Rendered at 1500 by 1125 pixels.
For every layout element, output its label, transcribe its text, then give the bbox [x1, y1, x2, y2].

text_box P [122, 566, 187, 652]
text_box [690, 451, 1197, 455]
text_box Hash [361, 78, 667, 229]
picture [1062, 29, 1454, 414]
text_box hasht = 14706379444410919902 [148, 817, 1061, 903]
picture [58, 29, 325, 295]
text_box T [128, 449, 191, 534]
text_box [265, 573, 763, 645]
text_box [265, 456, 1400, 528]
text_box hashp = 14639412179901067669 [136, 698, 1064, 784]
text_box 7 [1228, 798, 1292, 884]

------------------------------------------------------------

Please copy out every entry exactly, with nothing omitted.

> _TASK SOLUTION_
Rendered at 1500 by 1125 pixels.
For every layout element, output its label, transcribe its text, then give the bbox [x1, y1, x2, y2].

text_box P [122, 566, 187, 652]
text_box [690, 451, 1197, 455]
text_box Hash [361, 78, 667, 229]
picture [1062, 29, 1454, 414]
text_box hasht = 14706379444410919902 [148, 817, 1061, 903]
picture [58, 29, 325, 295]
text_box T [128, 449, 191, 534]
text_box [265, 573, 763, 645]
text_box [265, 456, 1400, 528]
text_box hashp = 14639412179901067669 [136, 698, 1064, 784]
text_box 7 [1228, 798, 1292, 884]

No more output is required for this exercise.